Doctoral student seeks way to beat tumors faster than chemotherapy
Tuesday, Feb. 21, 2017
Tuyen Nguyen, doctoral student in chemistry, works with anticancer nanoparticles at Kansas State University. | Download this photo.
MANHATTAN — Move over, chemotherapy. A Kansas State University student hopes a new method she is developing — which uses what she has dubbed "tiny superheroes" — may treat bone cancer faster than chemotherapy. It also could partner with MRI scanning to diagnose cancer more effectively.
Tuyen Nguyen, doctoral student in chemistry from Vietnam, said these "tiny superheroes" are nanoparticles, which are a million times smaller than a tennis ball, that she has synthesized to sniff out villainous cancer and attack bone tumors head-on. Additionally, the nanoparticles light up cancer in MRIs to streamline diagnosis.
"It's exciting that this research could someday help chemotherapy patients in the fight against cancer," said Nguyen, whose research is conducted in and supported by the Nanotechnology Innovation Center of Kansas State, or NICKS.
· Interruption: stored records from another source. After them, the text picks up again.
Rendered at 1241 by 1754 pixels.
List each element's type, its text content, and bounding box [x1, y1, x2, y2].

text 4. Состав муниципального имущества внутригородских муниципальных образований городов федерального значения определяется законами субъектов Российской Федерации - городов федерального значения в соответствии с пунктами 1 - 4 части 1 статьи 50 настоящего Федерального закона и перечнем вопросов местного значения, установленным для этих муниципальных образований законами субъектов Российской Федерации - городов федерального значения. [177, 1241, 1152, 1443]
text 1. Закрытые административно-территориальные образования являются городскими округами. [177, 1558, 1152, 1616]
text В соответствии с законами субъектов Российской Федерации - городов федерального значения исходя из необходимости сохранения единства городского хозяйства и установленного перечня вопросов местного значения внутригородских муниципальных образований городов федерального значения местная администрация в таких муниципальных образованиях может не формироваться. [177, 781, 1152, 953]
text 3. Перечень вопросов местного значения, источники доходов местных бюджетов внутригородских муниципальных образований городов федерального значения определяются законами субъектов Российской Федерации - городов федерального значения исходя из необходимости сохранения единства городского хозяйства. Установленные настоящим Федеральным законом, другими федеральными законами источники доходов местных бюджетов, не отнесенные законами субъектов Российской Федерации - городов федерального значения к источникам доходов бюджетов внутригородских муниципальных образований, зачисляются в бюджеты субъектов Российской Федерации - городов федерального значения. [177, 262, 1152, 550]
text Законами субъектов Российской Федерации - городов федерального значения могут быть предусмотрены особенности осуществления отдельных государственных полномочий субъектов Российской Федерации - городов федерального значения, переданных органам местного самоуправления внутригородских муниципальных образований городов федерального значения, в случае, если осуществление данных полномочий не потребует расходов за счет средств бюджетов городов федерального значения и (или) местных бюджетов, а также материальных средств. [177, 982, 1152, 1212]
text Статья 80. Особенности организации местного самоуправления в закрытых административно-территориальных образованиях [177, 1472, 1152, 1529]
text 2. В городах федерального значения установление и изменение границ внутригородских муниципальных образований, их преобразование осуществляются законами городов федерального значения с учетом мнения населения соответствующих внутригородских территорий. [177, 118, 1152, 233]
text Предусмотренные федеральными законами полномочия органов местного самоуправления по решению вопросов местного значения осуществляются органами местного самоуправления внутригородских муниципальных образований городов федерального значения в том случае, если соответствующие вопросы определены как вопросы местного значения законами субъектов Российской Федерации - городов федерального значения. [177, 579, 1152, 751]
Nguyen recently presented her research at Kansas State University's Three Minute Thesis Competition, earning first place and the People's Choice award. She also has published the research in Scientific Reports, which is a sister journal of Nature.
Under the guidance of Santosh Aryal, assistant professor of chemistry and core faculty member of NICKS, Nguyen synthesized a particle whose stealth covering, which is made up of alendronic acid, is attracted to the excess calcium present in bone tumors. Upon arriving at the site of the tumor, the particles bind strongly with the bone and conquer the cancerous cells.
Polyethylene glycol, or PEG, is usually used as a stealth covering in nanoparticles to enhance their stability in the body, Aryal said. PEG is a polymer that is used extensively in medicine and in many consumer products, including foods and cosmetics.
"Because of the unlimited use of PEG-related products, our immune system has started to recognize it as an invader, which limits the drug availability," Aryal said.
Instead of using PEG, the tiny superhero receives its biological stability from alendronic acid, which not only provides stability but also serves as a pathfinder to reach bone cancer and is equipped with infused contrast agents to streamline diagnosis via MRI.
"I am thrilled with the results so far, and I look forward to seeing this research lead to the development of new cancer treatments in the future," Aryal said.
In a typical bone model experiment, 80 percent of the nanoparticles bound to the bone within 15 minutes. In a cellular study, after 24 hours chemotherapy-loaded nanoparticles exhibited two times higher efficiency than chemotherapy alone, Nguyen said. Also, the nanoparticle method could potentially minimize side effects by controlling the drug release rate and specifically addressing cancerous cells while leaving healthy cells free to grow.
The nanoparticles' stealth covering infused with its magnetic contrast agent would assist with MRI because it binds to the cancer, causing it to resonate clearer in the image. This ability of the nanoparticles makes them not only a potential treatment but also possibly a diagnostic tool, Nguyen said.
In addition to its cancer-killing and MRI-helping properties, Nguyen said her nanoparticles are very stable and do not break apart in the bloodstream. This nanoparticle method is currently undergoing further testing.
After completing her doctoral degree, Nguyen wants to become a professor so she can continue teaching undergraduate students and researching nanomedicine.
"I am not only learning organic chemistry but also biology for cellular studies and physics for understanding the principles of MRI," Nguyen said. "Because this project is interdisciplinary, I believe it is preparing me to succeed as I continue in my academic career."
Nguyen was awarded first place for her presentation of her previous findings for this project at Kansas State University's Graduate Research, Arts and Discovery Forum in 2016. She has received funding for the project through the chemistry department's Graduate Teaching Assistantship and the Johnson Cancer Research Center's Graduate Research Award as well as the Nanotechnology Innovation Center of Kansas State.